Living with Fibromyalgia


It was sometime in my late 20s when I first noticed it – I couldn’t understand what I was reading. Funnily enough, I was a science writer and a student in a molecular biology lab – I was into cell signaling and proteomics. Ha! Reading scientific manuscripts was an everyday job. One that I actually enjoyed. Until I didn’t. I thought maybe I am tired. Maybe it is stress. Depression perhaps?


Alongside this, began the forgetful episodes. Everyone with me remembers an incident I was part of, but I don’t. There was a lot of teasing. Simple calculations became difficult. Reading a string of instructions got next to impossible. I couldn’t articulate simple thoughts. Conversations got difficult. Like, how do you tell someone in the midst of a chat that you don’t understand what they are saying. And then, of course, there was crying. Lots. For absolutely no good reason. Mentally, I was screwed up.


Physically, I was not much better. It became difficult to hold almost anything; anything, like my mobile. Walking needed support. Getting up was impossible without someone to help me. There were a host of physiological changes too ­– bowel, bladder, ears, eyes… there were issues with almost every system. There was insomnia and prickling pain in my muscles. I would walk around with 2­–3 jackets layered while others wore light sleeveless tops…


I met multiple doctors. They ran a series of tests (one even suspected Acromegaly!). Some idiots told me I was imagining things. But I wasn’t. Or was I? I wasn’t sure. I cried a bit more.


I knew I couldn’t work in science any longer. I couldn’t survive in a lab. I stopped writing science. I took up an editorial job that involved designing content and managing social media pages. That was easier. Not easy-peasy easier. No. It was just easier than lab work and science writing.


I learnt the basics of digital illustration and design by trial and error and with help from YouTube. I switched careers. From full-fledged science I was now into the creative end of it ­– mostly design and illustration works that did not require my cognitive senses. And I was managing.


Until it got worse. I couldn’t walk. At all. I needed extreme support with every step. I met more doctors. Lots of them. Then, one good one directed me to a rheumatologist. I was finally diagnosed. I had Fibromyalgia.


I read about it. Apparently, my host of mental conditions were termed collectively as Fibro-fog and included dyslexia, dyscalculi, dysphasia… The list included all my symptoms. I freaked out. The doc said it isn’t bad. He prescribed drugs and referred me to a psychiatrist. I hopped into a cab right away. The psychiatrist prescribed more drugs.


Within two days I was normal, or rather as ‘normal’ as I could be. Most extreme symptoms had cleared. I could read, but not as before. I could write, but with difficulty.
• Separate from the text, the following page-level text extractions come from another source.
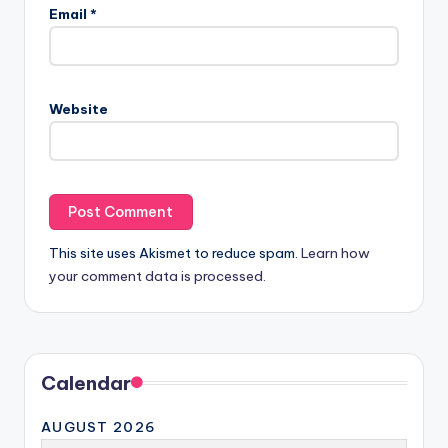
Email
*
Website
This site uses Akismet to reduce spam.
Learn how
your comment data is processed.
Calendar
AUGUST 2026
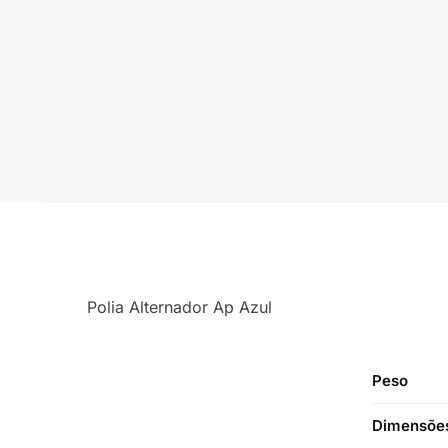
Polia Alternador Ap Azul
Peso
Dimensõe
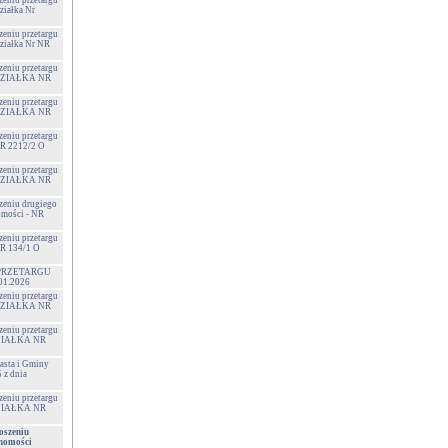
zeniu przetargu
ziałka Nr
zeniu przetargu
Działka Nr NR
zeniu przetargu
- DZIAŁKA NR
zeniu przetargu
- DZIAŁKA NR
zeniu przetargu
NR 2212/2 O
zeniu przetargu
- DZIAŁKA NR
szeniu drugiego
omości - NR
zeniu przetargu
NR 134/1 O
PRZETARGU
01.2026
zeniu przetargu
- DZIAŁKA NR
zeniu przetargu
 DZIAŁKA NR
sta i Gminy
z dnia
zeniu przetargu
 DZIAŁKA NR
oszeniu
chomości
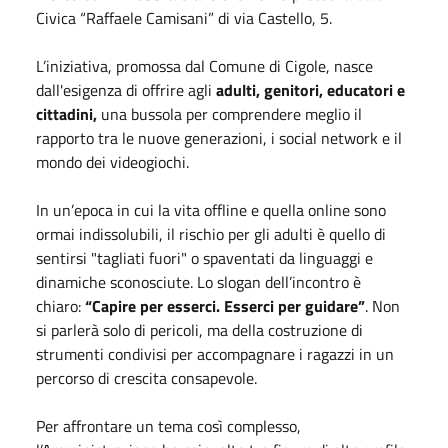
Civica “Raffaele Camisani” di via Castello, 5.
L’iniziativa, promossa dal Comune di Cigole, nasce
dall'esigenza di offrire agli
adulti, genitori, educatori e
cittadini,
una bussola per comprendere meglio il
rapporto tra le nuove generazioni, i social network e il
mondo dei videogiochi.
In un’epoca in cui la vita offline e quella online sono
ormai indissolubili, il rischio per gli adulti è quello di
sentirsi "tagliati fuori" o spaventati da linguaggi e
dinamiche sconosciute. Lo slogan dell’incontro è
chiaro:
“Capire per esserci. Esserci per guidare”
. Non
si parlerà solo di pericoli, ma della costruzione di
strumenti condivisi per accompagnare i ragazzi in un
percorso di crescita consapevole.
Per affrontare un tema così complesso,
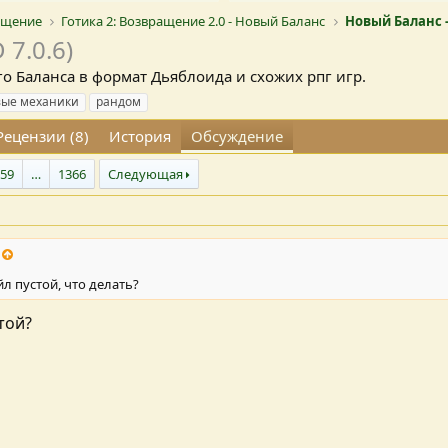
ращение
Готика 2: Возвращение 2.0 - Новый Баланс
Новый Баланс 
 7.0.6)
о Баланса в формат Дьяблоида и схожих рпг игр.
ые механики
рандом
Рецензии (8)
История
Обсуждение
359
…
1366
Следующая
л пустой, что делать?
той?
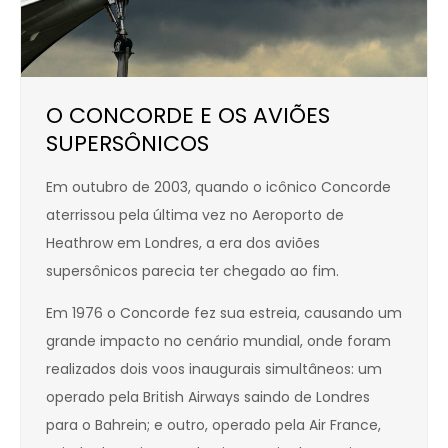
O CONCORDE E OS AVIÕES
SUPERSÔNICOS
Em outubro de 2003, quando o icônico Concorde
aterrissou pela última vez no Aeroporto de
Heathrow em Londres, a era dos aviões
supersônicos parecia ter chegado ao fim.
Em 1976 o Concorde fez sua estreia, causando um
grande impacto no cenário mundial, onde foram
realizados dois voos inaugurais simultâneos: um
operado pela British Airways saindo de Londres
para o Bahrein; e outro, operado pela Air France,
I was better, but I had changed.


There are still times I cannot comprehend normal conversations and it’s difficult to articulate my thoughts. I got temperature sensitivity – I actually scream in pain, I got pins-and-needles sensations across all my skeletal muscles, depression, disorientation, memory loss, muscle tremors, dyslexia – I mostly cannot understand what I am reading, I cannot add two 2-digit numbers in my head (FYI: I was the student of the year in grade 12). Then there is fatigue, mood swings, sensitivity to loud noises or bright lights. These and more are part of my everyday life, even with all my meds. And if I accidently skip my meds – let’s not go there.
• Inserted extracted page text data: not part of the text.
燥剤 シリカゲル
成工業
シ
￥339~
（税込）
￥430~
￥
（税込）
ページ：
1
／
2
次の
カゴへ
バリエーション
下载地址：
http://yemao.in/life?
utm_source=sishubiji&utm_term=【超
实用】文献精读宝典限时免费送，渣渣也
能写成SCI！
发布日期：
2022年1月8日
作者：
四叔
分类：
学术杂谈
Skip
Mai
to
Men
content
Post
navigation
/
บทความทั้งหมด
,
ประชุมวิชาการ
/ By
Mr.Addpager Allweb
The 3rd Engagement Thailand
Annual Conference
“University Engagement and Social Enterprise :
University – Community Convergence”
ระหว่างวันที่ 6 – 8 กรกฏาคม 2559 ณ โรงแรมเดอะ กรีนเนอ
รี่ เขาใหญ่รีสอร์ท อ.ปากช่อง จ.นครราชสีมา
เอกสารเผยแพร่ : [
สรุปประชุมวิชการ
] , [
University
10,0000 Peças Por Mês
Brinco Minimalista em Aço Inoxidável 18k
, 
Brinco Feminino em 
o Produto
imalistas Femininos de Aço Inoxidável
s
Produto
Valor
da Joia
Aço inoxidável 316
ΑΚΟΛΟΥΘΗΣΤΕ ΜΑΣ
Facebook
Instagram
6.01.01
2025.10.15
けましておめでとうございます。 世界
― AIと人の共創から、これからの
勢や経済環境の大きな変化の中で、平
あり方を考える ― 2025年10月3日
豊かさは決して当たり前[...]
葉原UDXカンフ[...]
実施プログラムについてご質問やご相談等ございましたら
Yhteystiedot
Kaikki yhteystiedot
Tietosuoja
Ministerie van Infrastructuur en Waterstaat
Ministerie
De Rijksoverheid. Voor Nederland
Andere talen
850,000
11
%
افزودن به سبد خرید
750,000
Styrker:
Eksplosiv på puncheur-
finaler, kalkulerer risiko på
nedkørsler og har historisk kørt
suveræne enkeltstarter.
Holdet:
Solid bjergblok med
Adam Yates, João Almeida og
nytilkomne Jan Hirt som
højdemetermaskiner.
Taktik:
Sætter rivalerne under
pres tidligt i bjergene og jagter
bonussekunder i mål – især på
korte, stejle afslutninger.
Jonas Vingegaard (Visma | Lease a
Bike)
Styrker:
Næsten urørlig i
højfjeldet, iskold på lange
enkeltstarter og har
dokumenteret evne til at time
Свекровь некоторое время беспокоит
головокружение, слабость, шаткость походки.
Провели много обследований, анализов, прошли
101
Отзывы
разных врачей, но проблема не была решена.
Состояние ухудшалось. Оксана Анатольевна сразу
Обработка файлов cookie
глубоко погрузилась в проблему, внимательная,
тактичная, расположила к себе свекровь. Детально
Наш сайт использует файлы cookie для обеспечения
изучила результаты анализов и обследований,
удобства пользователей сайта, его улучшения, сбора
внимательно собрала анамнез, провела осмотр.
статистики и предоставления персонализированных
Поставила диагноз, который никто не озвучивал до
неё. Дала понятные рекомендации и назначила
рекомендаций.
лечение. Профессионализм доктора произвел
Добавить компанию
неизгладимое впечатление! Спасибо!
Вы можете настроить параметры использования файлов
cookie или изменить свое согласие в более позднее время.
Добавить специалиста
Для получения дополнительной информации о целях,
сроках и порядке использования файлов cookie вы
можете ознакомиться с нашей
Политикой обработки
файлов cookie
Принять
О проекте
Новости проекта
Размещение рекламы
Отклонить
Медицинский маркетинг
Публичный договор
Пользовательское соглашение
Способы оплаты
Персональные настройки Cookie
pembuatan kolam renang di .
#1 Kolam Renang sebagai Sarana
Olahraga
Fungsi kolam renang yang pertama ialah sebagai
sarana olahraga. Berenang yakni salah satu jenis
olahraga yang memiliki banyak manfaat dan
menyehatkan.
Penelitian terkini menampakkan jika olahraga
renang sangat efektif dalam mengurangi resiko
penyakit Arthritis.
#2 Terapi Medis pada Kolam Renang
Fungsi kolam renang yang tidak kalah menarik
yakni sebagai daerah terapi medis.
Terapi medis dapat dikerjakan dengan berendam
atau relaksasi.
I guess I am stuck with the meds for life. Ditto with all my alleviated symptoms. Has this affected my life choices? Yes. But I live with it. For instance, I still work in the field of science. I hope I never have to leave the field, just that now I am more into design and illustration than writing. I do write, but rarely.


Having a family that understands helps. Having an employer that understands is a blessing. Having a doc that doesn’t trivialize what’s happening to you and prescribes drugs to make you feel human again is a gift. Not giving up and shifting life gears to suit my health status – now that’s my lemonade.